• YOUR GOAL:
Reproduce the lines below word for word, with every character, number and line break kept as it is.

• INPUT FOR THIS TASK:
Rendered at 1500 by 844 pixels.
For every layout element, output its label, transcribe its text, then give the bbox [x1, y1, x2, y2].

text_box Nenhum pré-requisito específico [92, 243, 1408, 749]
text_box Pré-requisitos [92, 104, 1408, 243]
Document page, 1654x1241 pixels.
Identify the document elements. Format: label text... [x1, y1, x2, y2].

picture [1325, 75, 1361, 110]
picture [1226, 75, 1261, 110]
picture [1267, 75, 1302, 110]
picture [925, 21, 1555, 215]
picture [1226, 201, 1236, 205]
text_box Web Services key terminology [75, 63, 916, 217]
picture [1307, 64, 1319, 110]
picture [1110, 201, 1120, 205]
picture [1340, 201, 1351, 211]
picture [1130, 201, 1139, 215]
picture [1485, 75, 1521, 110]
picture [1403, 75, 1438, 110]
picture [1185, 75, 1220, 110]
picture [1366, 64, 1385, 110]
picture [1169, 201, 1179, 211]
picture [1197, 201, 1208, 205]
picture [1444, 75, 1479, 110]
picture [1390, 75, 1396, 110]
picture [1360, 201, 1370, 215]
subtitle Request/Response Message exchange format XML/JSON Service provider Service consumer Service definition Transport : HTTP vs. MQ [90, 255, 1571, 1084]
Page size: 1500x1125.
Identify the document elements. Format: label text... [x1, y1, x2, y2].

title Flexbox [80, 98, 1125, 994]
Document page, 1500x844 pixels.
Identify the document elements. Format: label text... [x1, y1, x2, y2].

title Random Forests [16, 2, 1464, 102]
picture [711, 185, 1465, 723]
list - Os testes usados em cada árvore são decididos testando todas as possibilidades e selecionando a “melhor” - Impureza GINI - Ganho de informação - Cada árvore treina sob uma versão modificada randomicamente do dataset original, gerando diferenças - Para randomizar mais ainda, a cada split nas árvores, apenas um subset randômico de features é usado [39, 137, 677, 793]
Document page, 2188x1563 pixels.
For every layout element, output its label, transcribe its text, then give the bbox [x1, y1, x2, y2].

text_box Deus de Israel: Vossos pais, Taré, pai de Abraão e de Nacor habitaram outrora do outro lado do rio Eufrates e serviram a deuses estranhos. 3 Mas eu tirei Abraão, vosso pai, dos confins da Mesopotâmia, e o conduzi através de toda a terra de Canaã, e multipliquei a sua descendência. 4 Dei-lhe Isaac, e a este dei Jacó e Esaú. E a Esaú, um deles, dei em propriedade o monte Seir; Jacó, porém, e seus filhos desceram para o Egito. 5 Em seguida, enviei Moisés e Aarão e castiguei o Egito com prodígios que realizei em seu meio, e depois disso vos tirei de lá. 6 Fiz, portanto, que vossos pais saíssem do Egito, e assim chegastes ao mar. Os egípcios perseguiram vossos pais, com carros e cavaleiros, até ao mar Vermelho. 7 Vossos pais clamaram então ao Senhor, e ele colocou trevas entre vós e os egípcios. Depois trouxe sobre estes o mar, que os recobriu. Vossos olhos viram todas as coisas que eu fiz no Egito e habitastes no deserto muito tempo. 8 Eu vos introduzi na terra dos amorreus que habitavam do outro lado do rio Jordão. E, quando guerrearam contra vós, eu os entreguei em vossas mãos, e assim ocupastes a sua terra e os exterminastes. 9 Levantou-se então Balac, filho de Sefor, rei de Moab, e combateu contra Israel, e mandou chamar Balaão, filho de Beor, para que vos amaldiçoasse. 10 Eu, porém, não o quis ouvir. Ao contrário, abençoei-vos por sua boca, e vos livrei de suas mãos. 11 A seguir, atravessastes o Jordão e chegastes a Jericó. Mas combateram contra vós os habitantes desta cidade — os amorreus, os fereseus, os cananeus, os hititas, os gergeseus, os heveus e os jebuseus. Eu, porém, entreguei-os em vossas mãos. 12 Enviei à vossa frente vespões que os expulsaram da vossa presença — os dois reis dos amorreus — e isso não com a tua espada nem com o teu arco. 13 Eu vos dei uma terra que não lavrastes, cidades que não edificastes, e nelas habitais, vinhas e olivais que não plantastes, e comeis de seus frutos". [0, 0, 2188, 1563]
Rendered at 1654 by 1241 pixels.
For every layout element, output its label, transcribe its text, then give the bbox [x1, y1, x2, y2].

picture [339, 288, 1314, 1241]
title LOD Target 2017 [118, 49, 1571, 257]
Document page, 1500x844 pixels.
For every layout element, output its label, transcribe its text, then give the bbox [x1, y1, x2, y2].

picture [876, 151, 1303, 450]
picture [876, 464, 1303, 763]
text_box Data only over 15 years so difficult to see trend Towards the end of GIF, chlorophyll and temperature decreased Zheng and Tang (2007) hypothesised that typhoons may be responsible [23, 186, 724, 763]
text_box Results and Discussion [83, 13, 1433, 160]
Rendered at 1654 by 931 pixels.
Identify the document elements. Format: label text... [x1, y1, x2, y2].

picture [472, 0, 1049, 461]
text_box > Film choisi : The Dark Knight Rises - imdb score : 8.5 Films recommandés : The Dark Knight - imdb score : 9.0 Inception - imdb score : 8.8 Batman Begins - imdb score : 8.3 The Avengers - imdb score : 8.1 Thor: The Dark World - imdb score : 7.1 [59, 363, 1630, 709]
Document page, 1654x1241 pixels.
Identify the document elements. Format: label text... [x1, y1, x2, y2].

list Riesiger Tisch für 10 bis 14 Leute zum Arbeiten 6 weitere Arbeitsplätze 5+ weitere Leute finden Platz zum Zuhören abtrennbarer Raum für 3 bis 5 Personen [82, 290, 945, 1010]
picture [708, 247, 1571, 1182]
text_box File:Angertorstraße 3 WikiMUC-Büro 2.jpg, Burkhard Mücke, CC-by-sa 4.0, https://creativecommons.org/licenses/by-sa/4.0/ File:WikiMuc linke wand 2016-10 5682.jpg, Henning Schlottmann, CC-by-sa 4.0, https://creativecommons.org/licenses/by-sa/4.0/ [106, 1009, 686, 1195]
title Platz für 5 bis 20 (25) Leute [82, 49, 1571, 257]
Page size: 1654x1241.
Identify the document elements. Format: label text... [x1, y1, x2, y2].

• REPLY TO THE EXERCISE:
Rendered at 1500 by 844 pixels.
For every layout element, output its label, transcribe its text, then give the bbox [x1, y1, x2, y2].

text_box Nenhum pré-requisito específico [92, 243, 1408, 749]
text_box Pré-requisitos [92, 104, 1408, 243]
Document page, 1654x1241 pixels.
Identify the document elements. Format: label text... [x1, y1, x2, y2].

picture [1325, 75, 1361, 110]
picture [1226, 75, 1261, 110]
picture [1267, 75, 1302, 110]
picture [925, 21, 1555, 215]
picture [1226, 201, 1236, 205]
text_box Web Services key terminology [75, 63, 916, 217]
picture [1307, 64, 1319, 110]
picture [1110, 201, 1120, 205]
picture [1340, 201, 1351, 211]
picture [1130, 201, 1139, 215]
picture [1485, 75, 1521, 110]
picture [1403, 75, 1438, 110]
picture [1185, 75, 1220, 110]
picture [1366, 64, 1385, 110]
picture [1169, 201, 1179, 211]
picture [1197, 201, 1208, 205]
picture [1444, 75, 1479, 110]
picture [1390, 75, 1396, 110]
picture [1360, 201, 1370, 215]
subtitle Request/Response Message exchange format XML/JSON Service provider Service consumer Service definition Transport : HTTP vs. MQ [90, 255, 1571, 1084]
Page size: 1500x1125.
Identify the document elements. Format: label text... [x1, y1, x2, y2].

title Flexbox [80, 98, 1125, 994]
Document page, 1500x844 pixels.
Identify the document elements. Format: label text... [x1, y1, x2, y2].

title Random Forests [16, 2, 1464, 102]
picture [711, 185, 1465, 723]
list - Os testes usados em cada árvore são decididos testando todas as possibilidades e selecionando a “melhor” - Impureza GINI - Ganho de informação - Cada árvore treina sob uma versão modificada randomicamente do dataset original, gerando diferenças - Para randomizar mais ainda, a cada split nas árvores, apenas um subset randômico de features é usado [39, 137, 677, 793]
Document page, 2188x1563 pixels.
For every layout element, output its label, transcribe its text, then give the bbox [x1, y1, x2, y2].

text_box Deus de Israel: Vossos pais, Taré, pai de Abraão e de Nacor habitaram outrora do outro lado do rio Eufrates e serviram a deuses estranhos. 3 Mas eu tirei Abraão, vosso pai, dos confins da Mesopotâmia, e o conduzi através de toda a terra de Canaã, e multipliquei a sua descendência. 4 Dei-lhe Isaac, e a este dei Jacó e Esaú. E a Esaú, um deles, dei em propriedade o monte Seir; Jacó, porém, e seus filhos desceram para o Egito. 5 Em seguida, enviei Moisés e Aarão e castiguei o Egito com prodígios que realizei em seu meio, e depois disso vos tirei de lá. 6 Fiz, portanto, que vossos pais saíssem do Egito, e assim chegastes ao mar. Os egípcios perseguiram vossos pais, com carros e cavaleiros, até ao mar Vermelho. 7 Vossos pais clamaram então ao Senhor, e ele colocou trevas entre vós e os egípcios. Depois trouxe sobre estes o mar, que os recobriu. Vossos olhos viram todas as coisas que eu fiz no Egito e habitastes no deserto muito tempo. 8 Eu vos introduzi na terra dos amorreus que habitavam do outro lado do rio Jordão. E, quando guerrearam contra vós, eu os entreguei em vossas mãos, e assim ocupastes a sua terra e os exterminastes. 9 Levantou-se então Balac, filho de Sefor, rei de Moab, e combateu contra Israel, e mandou chamar Balaão, filho de Beor, para que vos amaldiçoasse. 10 Eu, porém, não o quis ouvir. Ao contrário, abençoei-vos por sua boca, e vos livrei de suas mãos. 11 A seguir, atravessastes o Jordão e chegastes a Jericó. Mas combateram contra vós os habitantes desta cidade — os amorreus, os fereseus, os cananeus, os hititas, os gergeseus, os heveus e os jebuseus. Eu, porém, entreguei-os em vossas mãos. 12 Enviei à vossa frente vespões que os expulsaram da vossa presença — os dois reis dos amorreus — e isso não com a tua espada nem com o teu arco. 13 Eu vos dei uma terra que não lavrastes, cidades que não edificastes, e nelas habitais, vinhas e olivais que não plantastes, e comeis de seus frutos". [0, 0, 2188, 1563]
Rendered at 1654 by 1241 pixels.
For every layout element, output its label, transcribe its text, then give the bbox [x1, y1, x2, y2].

picture [339, 288, 1314, 1241]
title LOD Target 2017 [118, 49, 1571, 257]
Document page, 1500x844 pixels.
For every layout element, output its label, transcribe its text, then give the bbox [x1, y1, x2, y2].

picture [876, 151, 1303, 450]
picture [876, 464, 1303, 763]
text_box Data only over 15 years so difficult to see trend Towards the end of GIF, chlorophyll and temperature decreased Zheng and Tang (2007) hypothesised that typhoons may be responsible [23, 186, 724, 763]
text_box Results and Discussion [83, 13, 1433, 160]
Rendered at 1654 by 931 pixels.
Identify the document elements. Format: label text... [x1, y1, x2, y2].

picture [472, 0, 1049, 461]
text_box > Film choisi : The Dark Knight Rises - imdb score : 8.5 Films recommandés : The Dark Knight - imdb score : 9.0 Inception - imdb score : 8.8 Batman Begins - imdb score : 8.3 The Avengers - imdb score : 8.1 Thor: The Dark World - imdb score : 7.1 [59, 363, 1630, 709]
Document page, 1654x1241 pixels.
Identify the document elements. Format: label text... [x1, y1, x2, y2].

list Riesiger Tisch für 10 bis 14 Leute zum Arbeiten 6 weitere Arbeitsplätze 5+ weitere Leute finden Platz zum Zuhören abtrennbarer Raum für 3 bis 5 Personen [82, 290, 945, 1010]
picture [708, 247, 1571, 1182]
text_box File:Angertorstraße 3 WikiMUC-Büro 2.jpg, Burkhard Mücke, CC-by-sa 4.0, https://creativecommons.org/licenses/by-sa/4.0/ File:WikiMuc linke wand 2016-10 5682.jpg, Henning Schlottmann, CC-by-sa 4.0, https://creativecommons.org/licenses/by-sa/4.0/ [106, 1009, 686, 1195]
title Platz für 5 bis 20 (25) Leute [82, 49, 1571, 257]
Page size: 1654x1241.
Identify the document elements. Format: label text... [x1, y1, x2, y2].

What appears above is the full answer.